New frequency specific phase correction

The new release due out later this week includes this broad new functionality. I thought I’d take a minute and describe what it does:

First the problem:

IoTaWatt measures power by sampling the voltage and current signals associated with a circuit. The IoTaWatt is isolated from the high voltage and current through the use of transformers - VTs and CTs. Those transformers produce a good representation of the signals, but also introduce a time-shift that can effect the accuracy of the measurements. This is also called phase-shift.

With it’s very high sample rates, IoTaWatt has always had very good mechanism for correcting the net phase shift between the VT and CT. The problem has been identifying what the correction should be. Both VTs and CTs exhibit significantly different shift at 50Hz vs 60Hz. CTs also have different shift depending on the primary current they are measuring.
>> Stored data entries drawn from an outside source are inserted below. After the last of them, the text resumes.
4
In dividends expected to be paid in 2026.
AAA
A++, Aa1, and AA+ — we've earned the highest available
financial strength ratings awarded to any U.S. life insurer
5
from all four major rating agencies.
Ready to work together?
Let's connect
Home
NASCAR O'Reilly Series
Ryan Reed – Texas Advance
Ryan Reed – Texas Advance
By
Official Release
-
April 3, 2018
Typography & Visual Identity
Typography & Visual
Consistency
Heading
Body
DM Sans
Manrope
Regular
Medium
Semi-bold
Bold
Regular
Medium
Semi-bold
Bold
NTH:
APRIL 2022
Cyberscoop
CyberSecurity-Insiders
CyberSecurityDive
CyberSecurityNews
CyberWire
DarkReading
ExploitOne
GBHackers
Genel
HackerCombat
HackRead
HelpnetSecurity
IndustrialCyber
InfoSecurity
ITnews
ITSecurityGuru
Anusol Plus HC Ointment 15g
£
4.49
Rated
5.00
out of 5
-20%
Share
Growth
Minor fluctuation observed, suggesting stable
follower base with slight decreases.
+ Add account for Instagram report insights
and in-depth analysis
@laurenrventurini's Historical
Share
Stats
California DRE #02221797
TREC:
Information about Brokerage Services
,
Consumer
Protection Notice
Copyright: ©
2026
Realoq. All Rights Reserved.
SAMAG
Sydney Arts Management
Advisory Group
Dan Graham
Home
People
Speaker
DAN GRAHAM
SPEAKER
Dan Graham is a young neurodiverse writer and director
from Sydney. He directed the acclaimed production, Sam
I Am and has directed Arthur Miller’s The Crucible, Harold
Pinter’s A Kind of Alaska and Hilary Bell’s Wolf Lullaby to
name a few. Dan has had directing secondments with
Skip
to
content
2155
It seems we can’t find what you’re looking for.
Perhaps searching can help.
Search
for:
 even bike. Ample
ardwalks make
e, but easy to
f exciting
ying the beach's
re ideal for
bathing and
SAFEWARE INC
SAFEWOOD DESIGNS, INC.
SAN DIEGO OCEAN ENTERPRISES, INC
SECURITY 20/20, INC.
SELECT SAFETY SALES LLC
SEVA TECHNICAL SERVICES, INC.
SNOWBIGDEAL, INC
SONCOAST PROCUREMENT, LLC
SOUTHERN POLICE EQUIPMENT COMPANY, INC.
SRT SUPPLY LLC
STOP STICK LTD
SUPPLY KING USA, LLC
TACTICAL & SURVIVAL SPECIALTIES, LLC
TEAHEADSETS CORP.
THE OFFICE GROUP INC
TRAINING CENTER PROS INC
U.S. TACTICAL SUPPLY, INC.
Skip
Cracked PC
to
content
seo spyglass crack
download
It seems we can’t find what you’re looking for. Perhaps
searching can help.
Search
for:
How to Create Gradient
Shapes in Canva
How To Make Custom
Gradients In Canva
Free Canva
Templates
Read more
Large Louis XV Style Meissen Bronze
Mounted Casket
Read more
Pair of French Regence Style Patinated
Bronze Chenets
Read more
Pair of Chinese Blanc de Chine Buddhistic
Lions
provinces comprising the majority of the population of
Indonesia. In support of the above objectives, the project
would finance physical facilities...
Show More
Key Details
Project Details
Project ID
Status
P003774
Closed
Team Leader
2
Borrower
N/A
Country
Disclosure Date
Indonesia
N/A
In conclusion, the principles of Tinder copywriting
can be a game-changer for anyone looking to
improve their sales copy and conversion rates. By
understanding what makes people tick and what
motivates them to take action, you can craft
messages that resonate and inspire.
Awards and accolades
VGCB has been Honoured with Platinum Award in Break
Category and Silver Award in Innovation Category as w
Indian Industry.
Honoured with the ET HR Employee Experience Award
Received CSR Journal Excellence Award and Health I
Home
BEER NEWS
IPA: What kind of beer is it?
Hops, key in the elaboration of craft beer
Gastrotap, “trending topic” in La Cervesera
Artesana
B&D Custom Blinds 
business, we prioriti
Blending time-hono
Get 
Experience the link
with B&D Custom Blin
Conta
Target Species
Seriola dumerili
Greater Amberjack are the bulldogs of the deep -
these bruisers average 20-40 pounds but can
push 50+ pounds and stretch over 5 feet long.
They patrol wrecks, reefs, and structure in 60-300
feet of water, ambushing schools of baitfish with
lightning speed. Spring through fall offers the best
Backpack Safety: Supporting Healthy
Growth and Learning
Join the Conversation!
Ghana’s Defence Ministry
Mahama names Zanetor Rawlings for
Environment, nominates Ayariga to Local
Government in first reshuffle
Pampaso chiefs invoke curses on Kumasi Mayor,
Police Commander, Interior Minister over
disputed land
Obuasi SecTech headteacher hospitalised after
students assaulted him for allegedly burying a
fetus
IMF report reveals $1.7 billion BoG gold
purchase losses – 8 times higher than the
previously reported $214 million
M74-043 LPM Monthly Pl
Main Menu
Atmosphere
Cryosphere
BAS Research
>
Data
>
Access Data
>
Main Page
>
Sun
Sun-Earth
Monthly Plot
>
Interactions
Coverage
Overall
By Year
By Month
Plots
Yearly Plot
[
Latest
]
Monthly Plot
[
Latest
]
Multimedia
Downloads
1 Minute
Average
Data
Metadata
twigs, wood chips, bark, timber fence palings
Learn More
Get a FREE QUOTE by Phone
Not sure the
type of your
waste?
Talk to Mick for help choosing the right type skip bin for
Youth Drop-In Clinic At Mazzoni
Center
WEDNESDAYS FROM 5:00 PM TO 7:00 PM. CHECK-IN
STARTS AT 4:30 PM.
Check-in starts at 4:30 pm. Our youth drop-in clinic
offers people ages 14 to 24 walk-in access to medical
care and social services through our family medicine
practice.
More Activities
So determining the amount of shift to compensate, on a cycle-to-cycle basis, is the real problem. Historically, monitors seem to be designed for 50Hz or 60Hz, and with respect to CTs, compensation is usually fixed to the shift at an expected typical primary current.

The solution:

This has been, overwhelmingly, a measurement and data collection project. It has required collecting and measuring samples of all of the VTs and CTs that are in the tables. In the case of the CTs, an apparatus had to be built to measure the phase-shift across the spectrum of the CT current range - at both 50Hz and 60Hz.

Once that was done, the shift for each CT at various primary current ranges, at both 50Hz and 60Hz, was added to the device tables.

As each cycle is sampled, the frequency and primary current are used to lookup the prevailing phase-shift parameters and the resulting net compensation is applied. This is done about 40 times per second.

Going forward:

The mechanism for doing all this is sound, and using unity power-factor loads (more-or-less pure sine waves) the compensation can be reconciled and appears to work well. There is more work to be done to fine-tune the apparatus that measures the CTs, but in general the results have been encouraging and should yet further improve overall accuracy in situations where the line frequency or primary current did not correspond to the old scalar compensation parameters.

When the release is installed, all of this will happen automatically.